An improvement to Terhorst et al.'s vcf2smc. It is done by assigning a more accurate ancestral allele when creating the input files for smc++. It also has an experimental setting to correct for low coverage of highly homozygous individuals by utilizing pseudo-haploidism.
To run this program, you will need 5 arguments, with an optional 6th. NOTE: This can only be done on one contig at a time. All files can only contain information about that contig.
- Names List - A .txt file documenting the distinguished individuals and populations
- VCF File - This is a file of all called SNPS on the individuals you want to run.
- Ancestral BED - A file of the VCF positions in the first three columns, and the LiftOver positions on the fourth column
- Chromosome Converter - A space-delimited file with corresponding chromosome names in the ancestral FASTA and VCF
- Ancestral Fasta - An ancestral sequence of the population in question
- Mask (optional) - A standard mask file in BED format
To create the names list file, put the two distinguished individuals (AS NAMED IN THE VCF) on the first line, space delimited, followed by their ploidy. In general, the ploidy should be set to d (Diploid) for now. The program also allows for using h (pseudohaploidy), but it is not recommended. On the following lines, make the same pattern, as shown below:
Dist_ind_1,d Dist_ind_2,d
Pop1_ind1,d Pop1_ind2,d
Pop2_ind1,d Pop2_ind2,d
Input a VCF File with indels filtered out.

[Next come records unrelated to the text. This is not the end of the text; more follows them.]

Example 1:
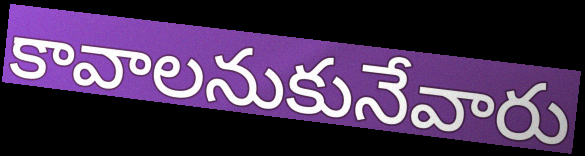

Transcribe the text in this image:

కావాలనుకునేవారు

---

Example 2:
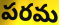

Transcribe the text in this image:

పరమ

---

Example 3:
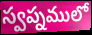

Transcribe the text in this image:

స్వప్నములో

Software that is capable of doing this is samtools mpileup,GATK UnifiedGenotyper, and GATK HaplotypeCaller.
This file is a combination of two different files - a BED file of the positions of the VCF, and the liftOver positions on what would be the ancestral genome species. Here is a sample of how to make it:
1. [zcat | ]awk '{if($0!~"#") print $1"\t"$2-1"\t"$2"\t"$1"_"$2}' example.vcf[.gz] > SNPs.bed
NOTE: If your ancestral genome is the same species, you can stop here. The next liftOver step is only if the ancestral sequence is in the form of another species.

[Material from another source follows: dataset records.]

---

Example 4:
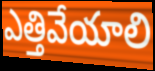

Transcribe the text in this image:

ఎత్తివేయాలి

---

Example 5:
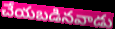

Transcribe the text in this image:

చేయబడినవాడు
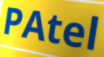
PAtel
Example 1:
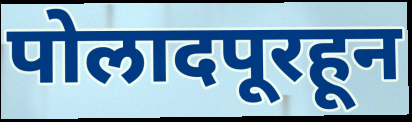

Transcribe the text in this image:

पोलादपूरहून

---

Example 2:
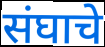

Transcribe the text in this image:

संघाचे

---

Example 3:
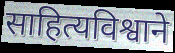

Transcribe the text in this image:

साहित्यविश्वाने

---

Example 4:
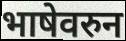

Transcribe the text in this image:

भाषेवरुन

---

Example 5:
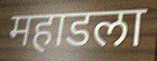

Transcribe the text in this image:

महाडला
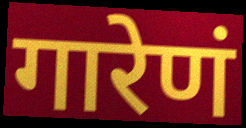
गारेणं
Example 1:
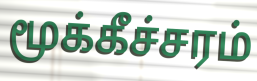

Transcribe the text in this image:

மூக்கீச்சரம்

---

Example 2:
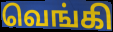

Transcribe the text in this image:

வெங்கி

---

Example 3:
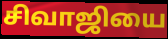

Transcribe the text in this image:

சிவாஜியை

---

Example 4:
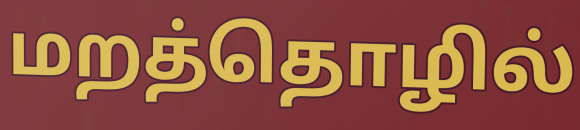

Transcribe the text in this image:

மறத்தொழில்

2. liftOver SNPs.bed map_to_anc_seq_species.chain Anc_bed.bed unmapped
Your final file should look something like this:
chr5 175532976 175532977 chr2_1170
chr5 175532921 175532922 chr2_1225
chr5 175532805 175532806 chr2_1341
chr5 175532786 175532787 chr2_1360
chr5 180111015 180111016 chr2_2259
chr5 180111260 180111261 chr2_2486
chr5 180111302 180111303 chr2_2528
chr5 180111472 180111473 chr2_2674
chr5 180111632 180111633 chr2_2828
chr5 180111826 180111827 chr2_3026
chr5 180111829 180111830 chr2_3029
chr5 180111871 180111872 chr2_3068
chr5 180111896 180111897 chr2_3093
chr5 180112043 180112044 chr2_3241
chr5 180112107 180112108 chr2_3305
chr5 180112233 180112234 chr2_3421
chr5 180112552 180112553 chr2_3746
chr5 180112589 180112590 chr2_3783
Of course, if your ancestral sequence is the same species, the chromosome in the first column should be the same as the chromosome in the 5th column, as should the number in the third column be equal to the number in the 5th column.

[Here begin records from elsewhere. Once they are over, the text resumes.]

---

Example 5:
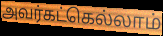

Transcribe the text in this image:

அவர்கட்கெல்லாம்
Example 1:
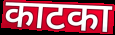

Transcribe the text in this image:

काटका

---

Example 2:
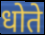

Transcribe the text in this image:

धोते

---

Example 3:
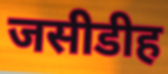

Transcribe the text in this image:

जसीडीह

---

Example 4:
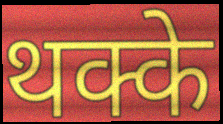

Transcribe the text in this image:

थक्के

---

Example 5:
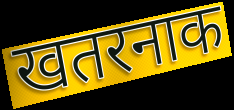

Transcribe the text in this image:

खतरनाक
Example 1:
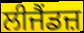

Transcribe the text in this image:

ਲੀਜੈਂਡਜ਼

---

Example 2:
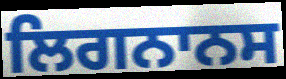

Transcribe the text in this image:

ਲਿਗਨਾਨਸ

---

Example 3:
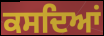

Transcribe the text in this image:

ਕਸਦਿਆਂ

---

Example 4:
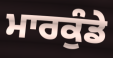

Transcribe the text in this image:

ਮਾਰਕੁੰਡੇ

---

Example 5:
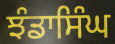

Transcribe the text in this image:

ਝੰਡਾਸਿੰਘ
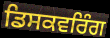
ਡਿਸਕਵਰਿੰਗ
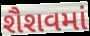
શૈશવમાં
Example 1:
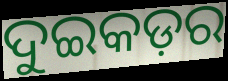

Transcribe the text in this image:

ଦୁଇକଡ଼ର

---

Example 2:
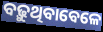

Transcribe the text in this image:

ବଢ଼ୁଥିବାବେଳେ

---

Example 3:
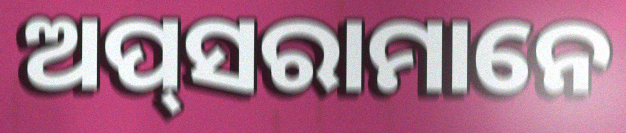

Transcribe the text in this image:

ଅପ୍‍ସରାମାନେ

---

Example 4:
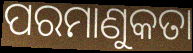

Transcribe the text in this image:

A space delimited file where the first column are the chromosome names present in the VCF file, and the second column are the corresponding chromosome names in the ancestral FASTA file. In cases where the names are the same, there would be two identical columns:
chr1a chr1a
chr2 chr2
chr3 chr3
chr4 chr4
chr5 chr5
chr6 chr6
chr7b chr7b
chr8 chr8
chr9 chr9
chr10 chr10
chr11 chr11
chr12 chr12
chr13 chr13
chr14 chr14
chr15 chr15
chr16 chr16
chr17 chr17
chr18 chr18
chr19 chr19
chr20 chr20
chr21 chr21
chr22a chr22a
chr23 chr23
The inferred ancestral sequence. This can be done by utilizing pairwise alignments and creating a sort of "consensus sequence" between closely related species. In our example, we used the hg19 multiz100way alignment, taking only homologous regions between nomLeu3, hg19 and rheMac3. Sites where hg19 and nomLeu3 disagreed, rheMac3 was used to reorient them.
After the SMC files are created, you can move onto the next step, using smc++.